You could also surprise players with cool boons like this. The magic pool, mysterious portal, or grateful fey enchants an item long forgotten on a PC’s equipment list.

I’m inclined to award utility effects. Mere attack and damage bonuses are wonderful during moment of acquisition, but fade soon into the player’s amorphous pool of plusses.

However, give a character a cool new ability, and you give them a new way to engage.

Utility effects also help you avoid combat inflation and maintain balance.

Use All Sources

I’d consider everything in your rules book fodder for limited-use magic item enhancements.

Spells give you an instant pool of dozens or hundreds of options.

But also look at feats and special abilities an item might imbue.

Look at senses and rules governing survival, movement, and social encounters.

Also mine all those neat monster abilities!

Add Fuel

You might consider adding a cost to using the effect.

Whether the character can use it hourly, daily, or by the minute, each use draws on some energy source.

Perhaps the 10 foot pole imbued with Thundercrack needs to be treated daily with an oil made up of exotic ingredients.

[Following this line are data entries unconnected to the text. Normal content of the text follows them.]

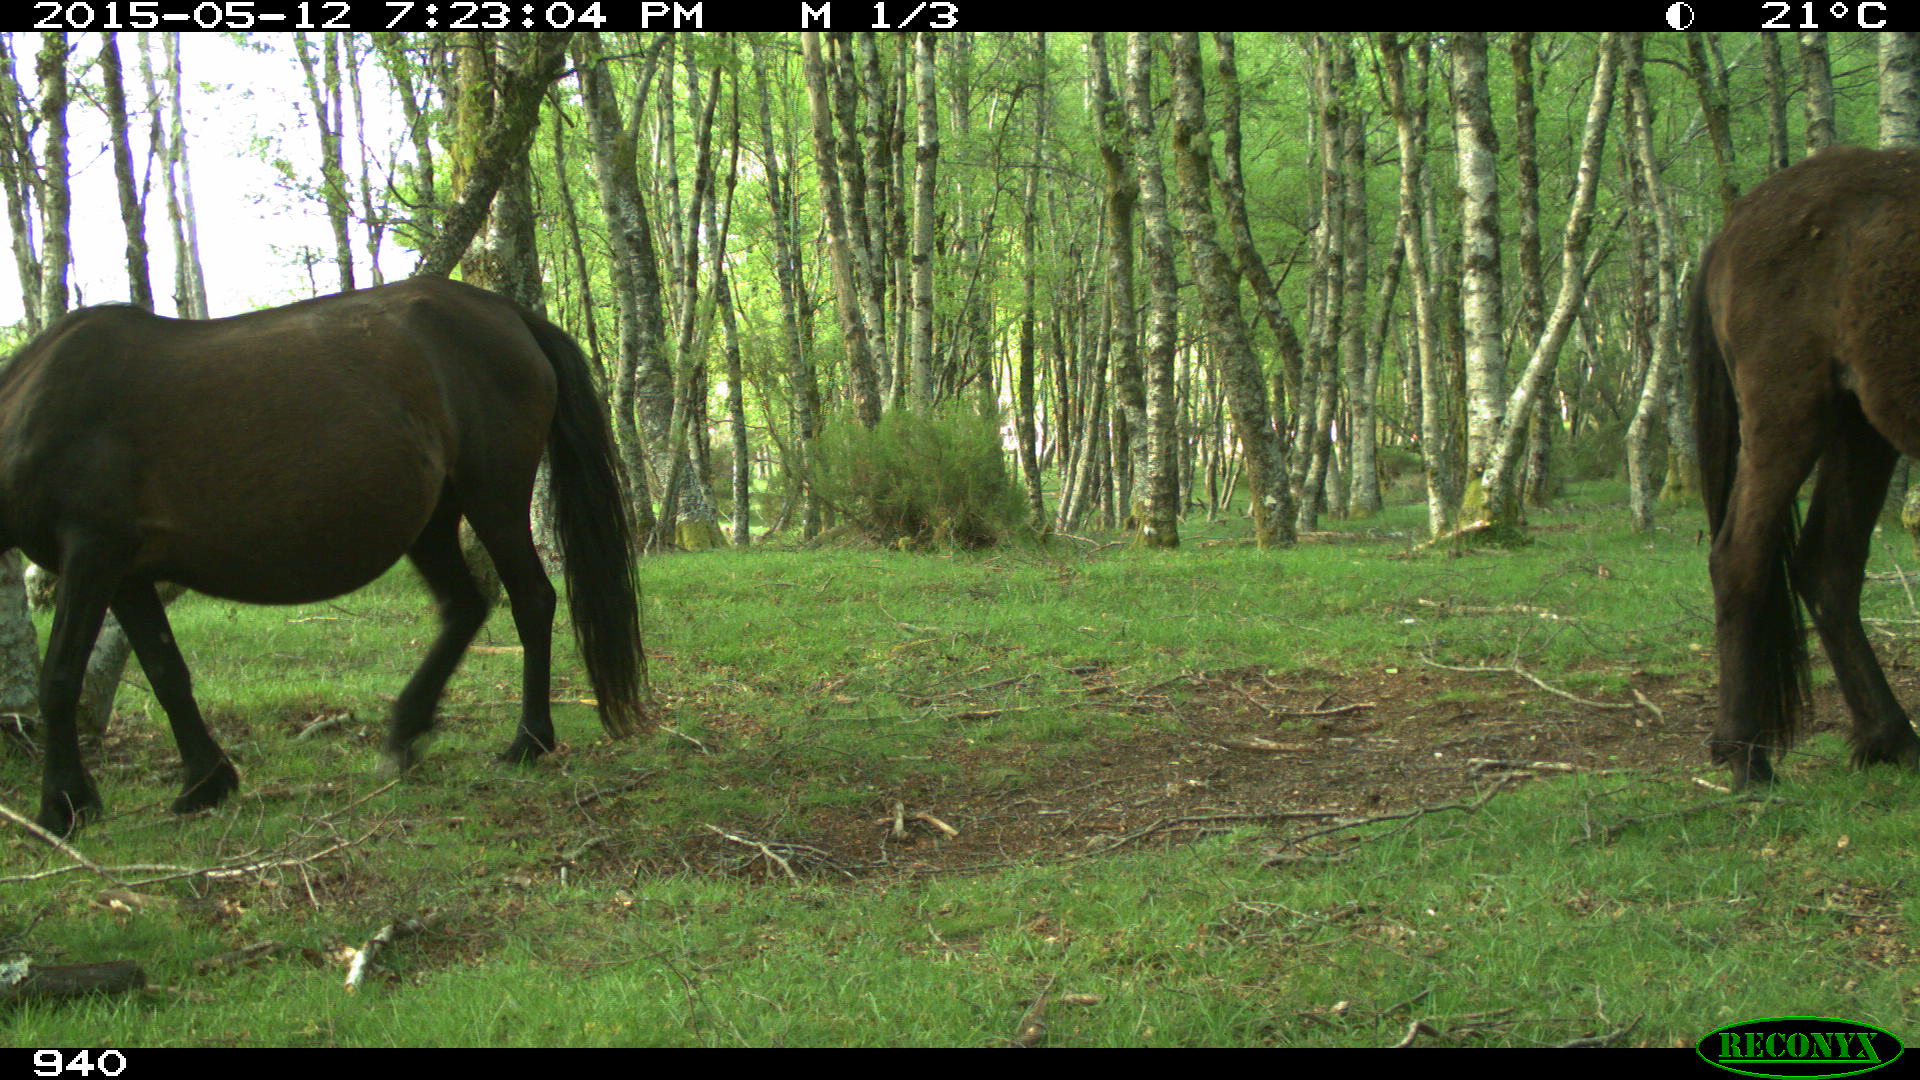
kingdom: Animalia
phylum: Chordata
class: Mammalia
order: Perissodactyla
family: Equidae
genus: Equus
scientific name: Equus caballus
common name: Horse
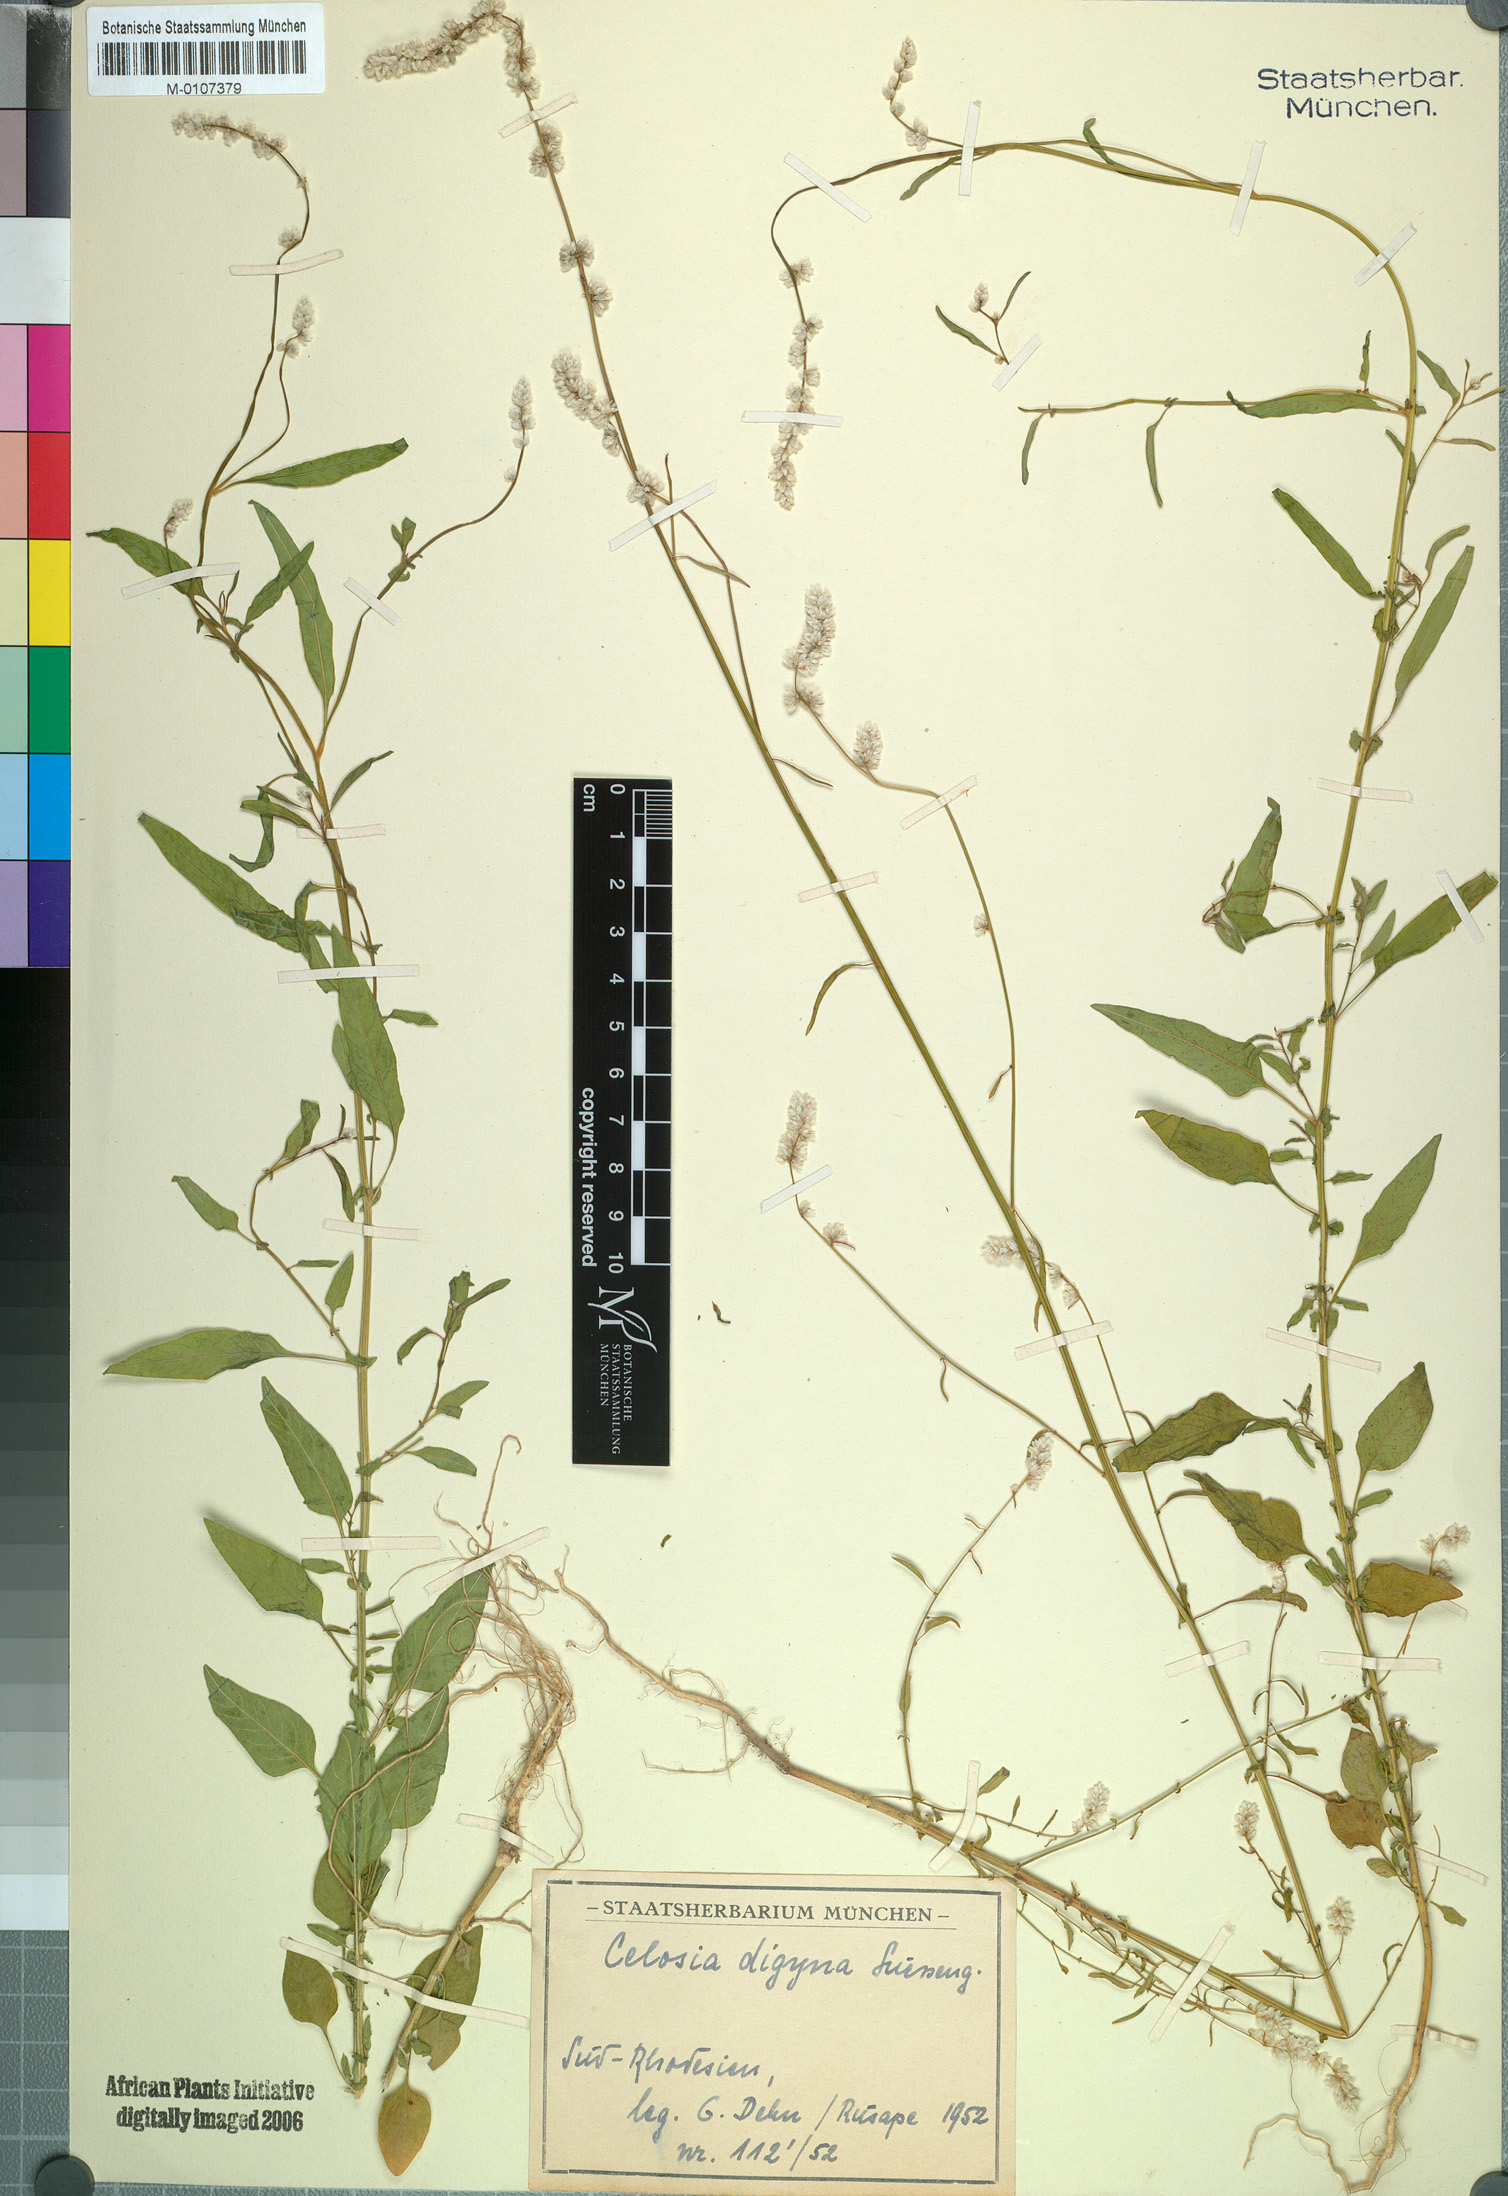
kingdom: Plantae
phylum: Tracheophyta
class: Magnoliopsida
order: Caryophyllales
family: Amaranthaceae
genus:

Quest fodder!

Theme It Up

You know the player wants to use their new boon.

Examine your encounter plans and put yourself in their shoes. If you were them in this situation, how would you want to use it?

Then tweak your situations so there are several opportunities to make your player happy. 🙂

Also consider tying the item and boon into a theme, as per Mike’s suggestion.

There are three possible components. Item, effect, and fuel. Rather than making each random, tie them together with a strong pattern, metaphor, or theme.

The party has a bard who plays the drum. You give the wizard’s pole the Thundercrack boon with the idea the bard could perform to recharge the effect. This involves a lot of noise, so it’s tricky recharging the pole in the field sometimes.

You also decide to toss in some sound-sensitive foes as ongoing threats. Now wizard and bard can team up.

You also pit foes with sonic attacks against the PCs. Not only to give them a taste of their own medicine, but to offer the possibility of alliance or strategy. In your journeys today, think of some quick and cool rewards you could create this way.